## PROMPT
Search the listing below for the word "oraz" and return each line that contains it.

════════════════════

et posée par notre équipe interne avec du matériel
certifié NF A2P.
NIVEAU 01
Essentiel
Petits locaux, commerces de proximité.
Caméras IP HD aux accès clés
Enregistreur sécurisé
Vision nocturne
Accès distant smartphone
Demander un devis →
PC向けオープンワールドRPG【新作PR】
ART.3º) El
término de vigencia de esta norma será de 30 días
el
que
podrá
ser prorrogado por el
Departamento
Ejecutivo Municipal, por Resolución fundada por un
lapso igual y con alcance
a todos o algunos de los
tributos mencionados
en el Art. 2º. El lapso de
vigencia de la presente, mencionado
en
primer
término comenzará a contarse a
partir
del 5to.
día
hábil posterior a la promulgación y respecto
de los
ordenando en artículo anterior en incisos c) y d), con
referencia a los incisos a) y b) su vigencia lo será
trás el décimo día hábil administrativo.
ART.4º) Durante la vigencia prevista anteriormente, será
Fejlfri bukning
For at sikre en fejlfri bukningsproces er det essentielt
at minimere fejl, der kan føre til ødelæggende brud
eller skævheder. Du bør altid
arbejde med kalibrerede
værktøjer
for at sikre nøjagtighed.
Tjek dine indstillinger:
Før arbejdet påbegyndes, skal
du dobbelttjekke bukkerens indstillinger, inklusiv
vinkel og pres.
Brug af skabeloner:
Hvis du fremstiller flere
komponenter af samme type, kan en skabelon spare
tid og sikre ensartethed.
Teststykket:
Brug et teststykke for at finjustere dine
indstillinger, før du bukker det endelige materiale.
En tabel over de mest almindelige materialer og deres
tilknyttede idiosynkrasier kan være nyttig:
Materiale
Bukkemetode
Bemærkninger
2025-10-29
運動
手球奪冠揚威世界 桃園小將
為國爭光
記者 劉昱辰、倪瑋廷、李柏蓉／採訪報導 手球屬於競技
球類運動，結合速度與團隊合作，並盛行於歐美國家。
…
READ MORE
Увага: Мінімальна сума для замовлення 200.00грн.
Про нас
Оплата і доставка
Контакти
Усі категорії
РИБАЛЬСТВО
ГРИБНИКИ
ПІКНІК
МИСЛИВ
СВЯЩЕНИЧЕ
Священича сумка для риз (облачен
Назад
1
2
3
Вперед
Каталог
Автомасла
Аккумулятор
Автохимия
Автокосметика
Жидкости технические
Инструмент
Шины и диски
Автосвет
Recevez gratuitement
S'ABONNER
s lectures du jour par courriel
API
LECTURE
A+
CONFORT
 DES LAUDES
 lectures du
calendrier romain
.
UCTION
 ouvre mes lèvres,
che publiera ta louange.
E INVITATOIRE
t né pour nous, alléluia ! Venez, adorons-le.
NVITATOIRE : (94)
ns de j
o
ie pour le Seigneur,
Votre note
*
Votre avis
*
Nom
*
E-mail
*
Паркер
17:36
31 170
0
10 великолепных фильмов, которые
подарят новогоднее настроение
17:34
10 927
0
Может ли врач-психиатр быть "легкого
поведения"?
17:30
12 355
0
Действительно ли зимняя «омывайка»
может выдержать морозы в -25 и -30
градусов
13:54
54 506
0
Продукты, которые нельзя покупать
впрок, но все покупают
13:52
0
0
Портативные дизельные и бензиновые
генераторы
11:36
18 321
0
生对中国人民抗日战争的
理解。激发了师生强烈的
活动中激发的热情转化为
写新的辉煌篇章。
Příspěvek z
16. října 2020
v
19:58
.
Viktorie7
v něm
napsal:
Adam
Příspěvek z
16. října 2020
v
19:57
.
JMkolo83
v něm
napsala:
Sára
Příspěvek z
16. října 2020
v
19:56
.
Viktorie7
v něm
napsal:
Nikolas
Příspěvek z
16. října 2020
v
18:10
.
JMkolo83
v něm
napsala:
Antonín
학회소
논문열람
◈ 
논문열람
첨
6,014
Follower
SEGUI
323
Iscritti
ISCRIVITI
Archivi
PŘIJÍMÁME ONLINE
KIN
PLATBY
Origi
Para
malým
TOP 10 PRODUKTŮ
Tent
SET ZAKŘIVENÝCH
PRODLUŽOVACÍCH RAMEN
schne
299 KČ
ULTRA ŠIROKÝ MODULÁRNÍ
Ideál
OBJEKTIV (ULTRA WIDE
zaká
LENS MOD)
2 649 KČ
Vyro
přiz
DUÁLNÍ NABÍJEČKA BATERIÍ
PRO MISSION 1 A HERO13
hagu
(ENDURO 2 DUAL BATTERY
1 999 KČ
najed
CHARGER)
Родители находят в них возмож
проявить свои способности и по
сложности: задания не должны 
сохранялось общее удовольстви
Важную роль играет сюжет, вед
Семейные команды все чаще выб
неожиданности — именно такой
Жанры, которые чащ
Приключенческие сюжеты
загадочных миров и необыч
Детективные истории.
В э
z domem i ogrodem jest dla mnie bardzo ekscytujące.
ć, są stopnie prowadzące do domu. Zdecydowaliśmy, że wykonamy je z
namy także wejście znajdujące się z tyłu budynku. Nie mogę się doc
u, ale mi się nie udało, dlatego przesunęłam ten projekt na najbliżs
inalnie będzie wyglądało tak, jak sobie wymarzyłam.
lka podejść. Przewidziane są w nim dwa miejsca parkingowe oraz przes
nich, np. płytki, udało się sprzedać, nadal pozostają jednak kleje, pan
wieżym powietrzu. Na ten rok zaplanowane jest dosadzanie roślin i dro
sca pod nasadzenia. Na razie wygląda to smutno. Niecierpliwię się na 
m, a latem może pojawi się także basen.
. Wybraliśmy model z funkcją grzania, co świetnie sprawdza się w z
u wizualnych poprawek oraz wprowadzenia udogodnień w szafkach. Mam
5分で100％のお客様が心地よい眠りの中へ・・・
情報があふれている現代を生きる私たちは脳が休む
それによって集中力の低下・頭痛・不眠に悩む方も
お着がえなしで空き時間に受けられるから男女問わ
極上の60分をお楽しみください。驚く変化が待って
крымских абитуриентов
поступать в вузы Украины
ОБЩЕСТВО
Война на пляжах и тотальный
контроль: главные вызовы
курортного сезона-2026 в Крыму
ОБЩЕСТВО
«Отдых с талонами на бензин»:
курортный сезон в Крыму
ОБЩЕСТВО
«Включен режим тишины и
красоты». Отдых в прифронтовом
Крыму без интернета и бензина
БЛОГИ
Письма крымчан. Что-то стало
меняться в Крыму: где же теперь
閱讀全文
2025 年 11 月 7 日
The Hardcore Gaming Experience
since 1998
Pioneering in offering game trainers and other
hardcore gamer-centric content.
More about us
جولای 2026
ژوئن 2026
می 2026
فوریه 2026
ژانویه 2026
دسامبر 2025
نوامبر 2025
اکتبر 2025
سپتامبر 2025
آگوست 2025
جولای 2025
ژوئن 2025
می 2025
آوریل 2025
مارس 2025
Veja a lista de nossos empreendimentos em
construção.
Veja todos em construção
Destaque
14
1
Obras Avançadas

════════════════════

## ANSWER SPACE
lka podejść. Przewidziane są w nim dwa miejsca parkingowe oraz przes
u wizualnych poprawek oraz wprowadzenia udogodnień w szafkach. Mam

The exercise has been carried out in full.